Where did Moses get his name from? The text itself says that the etymology of his name is כִּי מִן-הַמַּיִם מְשִׁיתִהוּ (lit. because from the water I drew him)But there are a few slight problems with saying that Pharoah's daughter named him "Moses," "Because I drew him from the water." First, the probability of Pharaoh’s daughter naming the child with a Hebrew name is slim for two reasons. The first is that naming him with a Hebrew name would give away his identity as a Hebrew...and remember, her Dad is killing Hebrew boys at the moment. The second reason it's improbable is that she's not Hebrew! It's not very likely at all that she would have known Hebrew. The conquoring country rarely learns the language of the conquored country. Secondly, the term itself is more easily taken from the Egyptian noun ms ‘boy, child’ as a cognate of the Egyptian verb msỉ ‘to bear, beget’ and appears in such names as Ptahmose, Tuthmosis, Ahmose, and Harmose.

But then why did the Jewish author record the Hebrew etymology and not the Egyptian etymology of the name? To say that it was obviously due to the ignorance of the author of the Egyptian derivation misreads the purpose of the text and certainly isn’t obvious, contra Durham.

On the contrary, it is quite possible (and likely) that the purpose was theological and literary. Naming in the whole of the Old Testament was a highly theological and literary enterprise and is used by the writer on more than one level and for more than one purpose. “Moses’ name meant for the Israelites (and therefore for God, whose Spirit inspired the writers) that he was drawn out of water and would draw them out of water” (Peter Enns, Exodus, 64-65).

So maybe it’s not the validity of the answer that should cause worry but whether or not we are even asking the right questions. There is much more meaning, for the reader today and especially for the ancient Jewish reader, in the Hebrew etymology of the name than in the Egyptian, not that the Egyptian etymology shouldn’t be recognized. The problem comes when we start thinking that the only thing that is truly "meaningful" is modern notions of history and "what really happened."

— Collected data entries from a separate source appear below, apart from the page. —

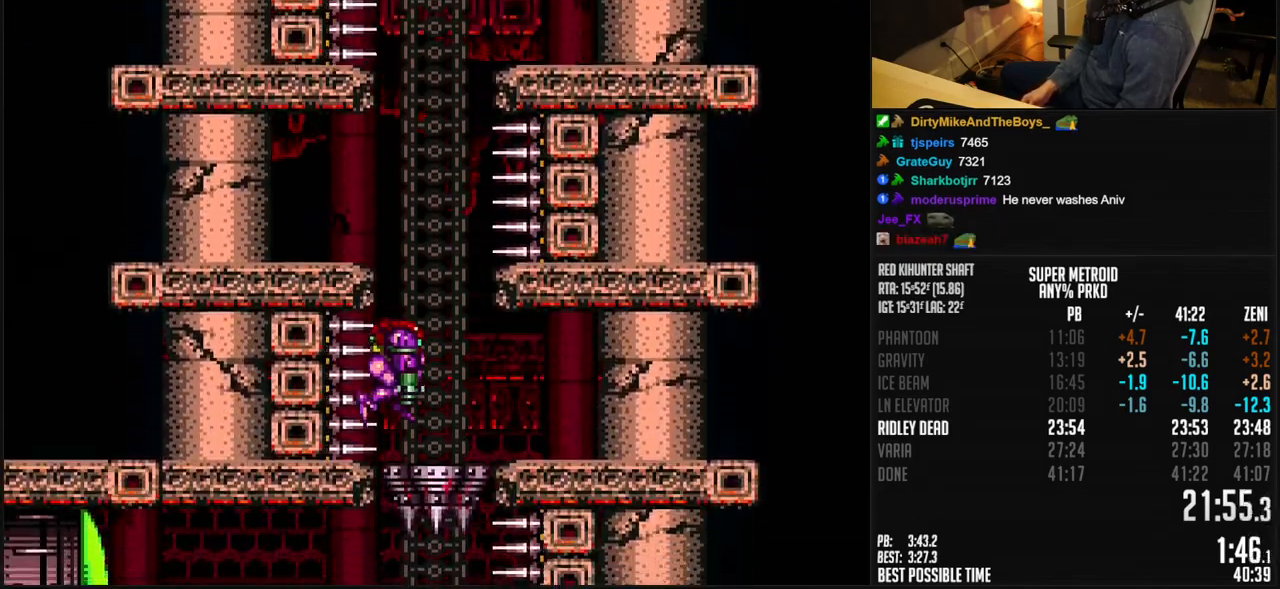
{"buttons": ["B", "DPAD_LEFT"], "events": [[133, "DPAD_DOWN", "down"], [183, "DPAD_LEFT", "down"], [200, "DPAD_DOWN", "up"]]}
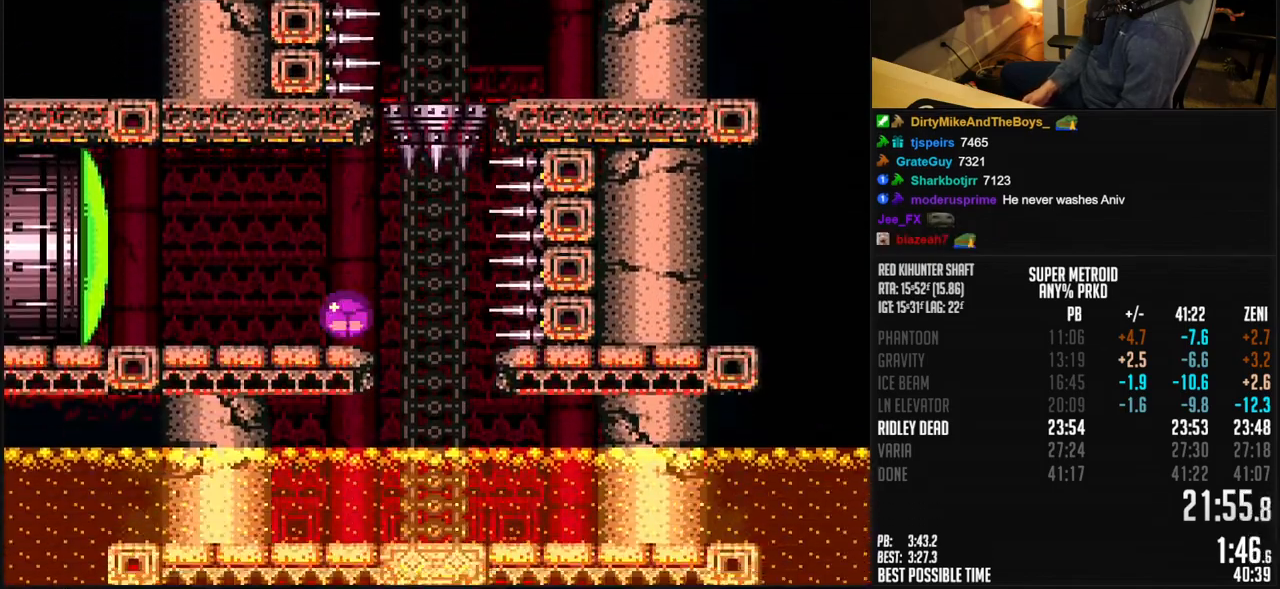
{"buttons": ["B", "DPAD_LEFT"], "events": [[50, "DPAD_UP", "down"], [183, "DPAD_UP", "up"], [217, "X", "down"], [300, "X", "up"]]}
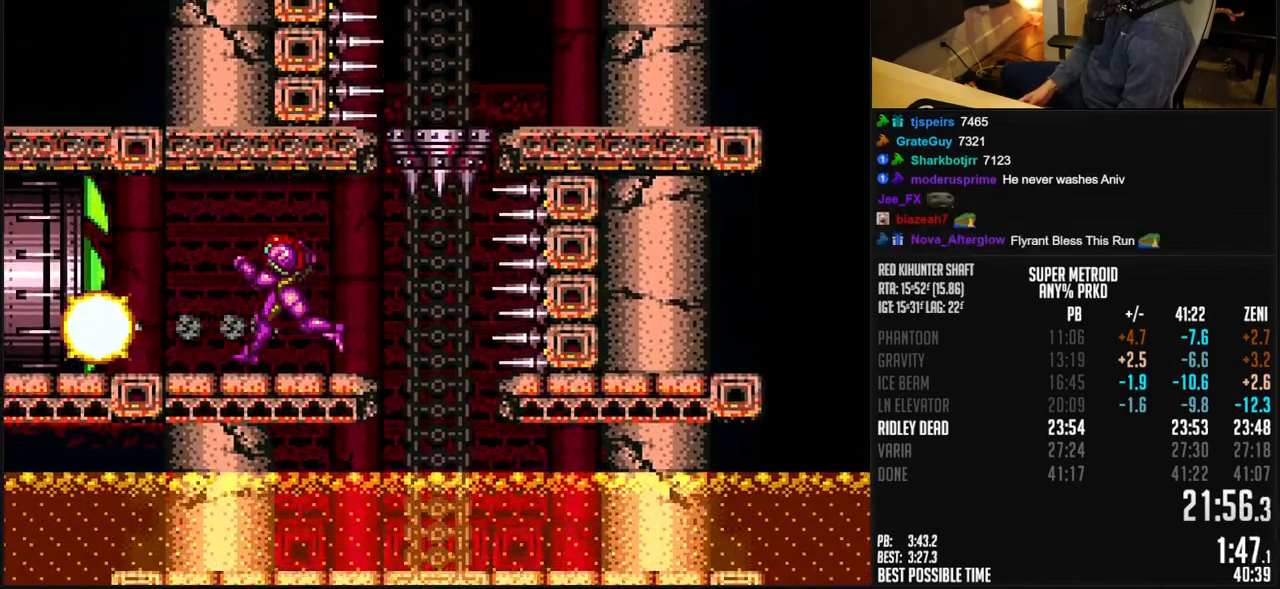
{"buttons": ["B", "DPAD_LEFT"], "events": []}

But the origin of the name of Moses seems to be an intentional foreshadowing. This foreshadowing in the name of Moses as one drawn out of the water only to later himself ‘draw’ his people out of the water is also supported by the placing of Moses "in the reeds" (בַּסּוּף)in 2:3 and "in the midst of the reeds" (בְּתוֹךְ הַסּוּף)in 2:5. And later he will in fact lead God’s people through the "sea of reeds" (יַם-סוּף).

Then there is a final, broader connection that comes by way of the overall structure of the stories. Just as Moses begins outside of the house of Egypt (raised in the court of Pharaoh), then enters the house of Israel, then is dealt harshly by Pharaoh who tries to kill him and then chases him out, so goes the story of Israel in Egypt (cf. the story of Joseph and Exodus 1:1-14:31).